Тринадцать дней тому назад он обратился с письмами к королю и к членам Собрания: он поддерживал короля и угрожал Собранию, если оно не прекратит свои нападки.
— Он довольно вызывающе ведет себя в окружении своего войска, — заметил тогда кто-то, — посмотрим, как он заговорит, когда окажется здесь.
Эти слова донеслись до лагеря Лафайета в Мобёже.
Возможно, именно они и были истинной причиной его появления в Париже.
Он поднялся на трибуну под аплодисменты одних, под ропот и угрозы других членов Собрания.
— Господа! — начал он. — Меня упрекнули за то, что письмо от шестнадцатого июня я написал, сидя в моем лагере. Мой долг — отвергнуть это обвинение в робости, выйти из надежного укрытия, которое создала вокруг меня любовь моих солдат, и предстать перед вами. Кроме того, меня призывала сюда и более насущная необходимость. Насилие, совершенное двадцатого июня, вызвало возмущение у всех честных граждан, но особенно в армии; офицеры, унтер-офицеры и солдаты — все были единодушны; я получил от всех корпусов адреса с выражением преданности конституции и ненависти к бунтовщикам; я остановил готовившиеся манифестации и вызвался передать общее мнение: говорю с вами как гражданин. Настало время обеспечить возможность соблюдения конституции, свободу Национального собрания, свободу короля, оградить его достоинство. Настоятельно прошу Собрание вынести постановление о том, что бесчинства двадцатого июня будут преследоваться как оскорбление нации; прошу принять действенные меры, чтобы заставить уважать законную власть, в особенности — вашу и короля; прошу также обеспечить уверенность армии в том, что конституции ничто не грозит внутри страны, в то время как храбрые воины проливают кровь, защищая ее рубежи!

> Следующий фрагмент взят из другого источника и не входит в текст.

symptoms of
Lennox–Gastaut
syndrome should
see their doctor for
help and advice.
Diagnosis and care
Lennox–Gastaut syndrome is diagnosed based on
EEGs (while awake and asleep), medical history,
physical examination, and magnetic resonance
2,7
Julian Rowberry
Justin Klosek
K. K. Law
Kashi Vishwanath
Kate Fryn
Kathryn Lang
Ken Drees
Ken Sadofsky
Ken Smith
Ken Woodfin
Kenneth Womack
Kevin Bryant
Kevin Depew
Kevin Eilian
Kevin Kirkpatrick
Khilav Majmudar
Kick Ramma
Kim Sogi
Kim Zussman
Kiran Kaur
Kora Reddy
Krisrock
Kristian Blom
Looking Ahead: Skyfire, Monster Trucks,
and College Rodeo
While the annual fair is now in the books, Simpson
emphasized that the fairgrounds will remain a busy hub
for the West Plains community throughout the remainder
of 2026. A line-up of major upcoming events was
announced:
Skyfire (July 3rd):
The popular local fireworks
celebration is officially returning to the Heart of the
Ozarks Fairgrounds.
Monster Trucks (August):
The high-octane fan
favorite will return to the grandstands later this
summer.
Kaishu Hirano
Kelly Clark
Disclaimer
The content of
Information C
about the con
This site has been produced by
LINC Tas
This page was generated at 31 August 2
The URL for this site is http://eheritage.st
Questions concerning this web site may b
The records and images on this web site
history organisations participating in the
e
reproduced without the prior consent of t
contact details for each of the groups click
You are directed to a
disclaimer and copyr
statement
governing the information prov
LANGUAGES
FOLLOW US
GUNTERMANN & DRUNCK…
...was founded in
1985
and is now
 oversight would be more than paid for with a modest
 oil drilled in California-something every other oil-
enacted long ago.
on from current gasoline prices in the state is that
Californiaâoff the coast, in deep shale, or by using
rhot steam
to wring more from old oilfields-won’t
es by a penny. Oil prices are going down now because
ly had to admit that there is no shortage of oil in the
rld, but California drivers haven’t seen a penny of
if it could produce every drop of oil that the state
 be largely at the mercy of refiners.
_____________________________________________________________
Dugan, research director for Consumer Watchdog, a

По мере того как Лафайет приближался к заключительной части своей речи, Гюаде медленно поднимался; когда грянули аплодисменты, язвительный оратор Жиронды поднял руку в знак того, что желает ответить. Если Жиронда хотела поразить противника стрелой иронии, она вручала лук своему Гюаде, и уж тот наугад выбирал стрелу из своего колчана.
Не успели стихнуть последние рукоплескания, как раздался его звучный голос.